United States or Malaysia ? Vote for the TOP Country of the Week !


Het innemend gelaat en de fiere gestalte van den vreemdeling, die zijn blik rustig en met bescheidenheid beantwoordde, scheen een gunstigen indruk op den koning te maken; althans hij liet hem niet lang in zijne slaafsche houding, en vroeg hem, op vrij minzamen toon: »Wie zijt gij?" »Ik ben een Grieksch edelman, mijn naam is Phanes, mijne vaderstad Athene.

Nu het frissche luchtbad niet kon aangewend worden, nu keert hij tot zijn eerste besluit terug; legt zijn hand vertrouwelijk op de hare, en zwijgt. En Eva houdt haar lief gelaat nog altijd afgewend, en haar schreiend snikken wordt sterker. In een groot half uur zal men het eerstvolgende spoorstation te Briesborg bereikt hebben.

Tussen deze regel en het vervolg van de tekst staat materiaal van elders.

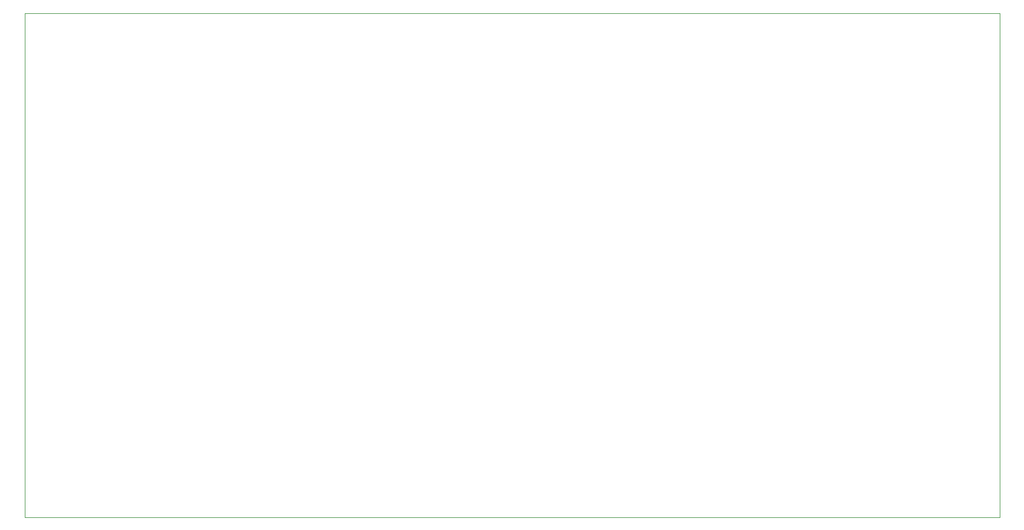
<source format=gm1>
G04 #@! TF.FileFunction,Profile,NP*
%FSLAX46Y46*%
G04 Gerber Fmt 4.6, Leading zero omitted, Abs format (unit mm)*
G04 Created by KiCad (PCBNEW 4.0.6) date 07/08/19 17:22:13*
%MOMM*%
%LPD*%
G01*
G04 APERTURE LIST*
%ADD10C,0.150000*%
%ADD11C,0.100000*%
G04 APERTURE END LIST*
D10*
D11*
X65476000Y-142338000D02*
X65476000Y-68338000D01*
X208476000Y-142338000D02*
X65476000Y-142338000D01*
X208476000Y-68338000D02*
X208476000Y-142338000D01*
X65476000Y-68338000D02*
X208476000Y-68338000D01*
M02*

</source>
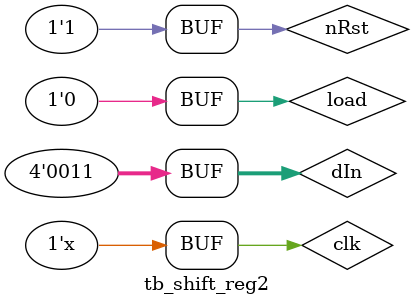
<source format=v>
`timescale 1ns / 100ps

module tb_shift_reg2;
    reg clk, nRst, load;
    reg [3:0] dIn;
    wire [3:0] dOut;

    pipo U0 (clk, nRst, load, dIn, dOut);

    initial begin
        clk = 0;
        load = 0;
        nRst = 0;
        #200 nRst = 1;
    end

    always 
        #100 clk = ~clk;

    initial begin
        #250 dIn = 15;
        #100 load = 1;
        #200 load = 0;
        #200 dIn = 10;
        #200 dIn = 5;
        #200 dIn = 13;
        #200 dIn = 9;
        #200 dIn = 7;
        #50 load = 1;
        #200 dIn = 14;
        #50 load = 0;
        #200 dIn = 3;
    end
endmodule
</source>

"Ah!" roept hij, met een glimlach van vreugde op het gelaat, "ik ben blij u te zien, mijn vriend, mijn Guido." "En ik niet minder, dat ik u thuis vind, Antony, mijn jongen," antwoordt Guy, hartelijk zijn hand uitstekend. Want enkele weken van samen doorgestaan gevaar hebben tusschen deze twee mannen een hechten vriendschapsband geknoopt.

De brief viel op den grond en hij bedekte zijn gelaat met beide handen. Zij zijn dood ... dood. Ik alleen ben overgebleven, steunde hij. De Sheik had hem zwijgend en met deelneming gadegeslagen. Nu stond hij op en zeide: Zoon Van Arrius, ik moet u om vergeving vragen. Lees den brief voor uzelf.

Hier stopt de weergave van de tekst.